A dress on a hanger doesn’t give an actress anything to do. Wardrobe, during the filmmaking process is, sure, essential. But what attracts actors to roles is, not surprisingly, “character.” Not what the characters wear! Or what they look like! Jeepers! Yet, so many scripts I see spend their precious character-description time yakking about somebody’s outfit or super hot looks.
Nip over here if you want to never again write a clichéd female character introduction!
Rant concluded, shall we return to FOR THE BIRDS and the task at hand: character? Yes, let’s.
Did you notice that the four bluebirds beside the hero… two on his left and two on his right, each have separate and distinct personalities? Very separate. Very distinct.
One word sums up each character.
Okay, so they’re not all adjectives. Ehhh, nobody’s perfect.
Now, watch the movie again and look at those four birds, especially when they’re introduced. From left to right: chipper, bully, snob, neurotic. Everything they do and how they do it flows from that one word. Once you see what the unnamed writers did, it’s pretty cool, and crystal clear.
FOR THE BIRDS video
The wonderful thing about animation is that you cannot, in any way, stretch your imagination to believe an actor created that performance. Nothing is real. Everything you see and hear was built by the filmmakers. It cannot be some actual person who just happened to be captured on film. Unlike an actor in a movie, where you can think, “Well, a lot of this surely came from him,” the animated character’s character is 100% provided by the men and women behind “the camera.” Also mostly true with live action.

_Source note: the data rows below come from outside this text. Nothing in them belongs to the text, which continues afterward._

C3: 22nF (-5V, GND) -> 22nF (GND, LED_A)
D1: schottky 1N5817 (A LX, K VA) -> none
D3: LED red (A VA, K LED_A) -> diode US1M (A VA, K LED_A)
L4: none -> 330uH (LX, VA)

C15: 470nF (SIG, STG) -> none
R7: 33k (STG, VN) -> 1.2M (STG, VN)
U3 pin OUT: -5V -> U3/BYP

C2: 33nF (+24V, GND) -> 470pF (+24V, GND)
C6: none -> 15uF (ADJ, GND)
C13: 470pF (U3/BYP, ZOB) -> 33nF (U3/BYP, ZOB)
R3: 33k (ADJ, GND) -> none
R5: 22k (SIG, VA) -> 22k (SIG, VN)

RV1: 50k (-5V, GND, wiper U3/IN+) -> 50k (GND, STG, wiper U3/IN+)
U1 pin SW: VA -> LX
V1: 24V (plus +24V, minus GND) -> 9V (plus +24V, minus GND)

But when mesmerized by a flesh and blood actor, it’s harder to realize that some screenwriter created this feast.
You can give your characters an adjective in a five-page short, a 60-page pilot, or seven-hour limited series.
Do that, then. Give your character an adjective and stick to it. Only one, but a good one! Find the PERFECT adjective and your troubles will evaporate like a summer rain in Key West. You can write a whole movie about someone who’s ambitious, or moody, or cowardly, funny, generous, conscientious, brilliant, hard-working, dauntless, enthusiastic, gregarious, silly, loud, nasty, relentless, unlucky, quiet, resilient, chatty, generous, mean, serious, lazy, resourceful, tenacious, wise, shy, nervous, polite, brave, cowardly, and on and on and on and on and on!
This “one adjective” thing will work for every character in your story. Except, probably, your heroine. Because by the end, she will have changed. Character change is what fiction’s all about! So, for her, you have to come up with… two adjectives! Who she is at the beginning and who she becomes by the end. Two words. Tough duty, I know.
You can absolutely write a 17-page character bio, and I am in no way steering you away from that opportunity to learn about your character, but you can also use the solitary adjective. In every scene. In every line of dialogue. In every possible way, your character can be ruled by that one word. It becomes a drum you pound every chance you get.
When you’re assaulted by a note, when doubting your process, or if you’re overwhelmed, you can always fall back to that one word! And it will help! One Adjective is a simple concept but sometimes simplicity can be genius.
With that in mind, let’s hear from some geniuses.
“Simplicity is the final achievement. After one has played a vast quantity of notes and more notes, it is simplicity that emerges as the crowning reward of art.” – Frederic Chopin
“Focus and simplicity… once you get there, you can move mountains.” – Steve Jobs
“The simplest things are often the truest.” – Richard Bach
“Don’t make the process harder than it is.” – Jack Welch
“The ability to simplify means to eliminate the unnecessary so that the necessary may speak.” – Hans Hofmann
“Making the simple complicated is commonplace; making the complicated simple, awesomely simple, that’s creativity.” – Charles Mingus
Can you pick the right adjective for each character? If not, go back to the drawing board.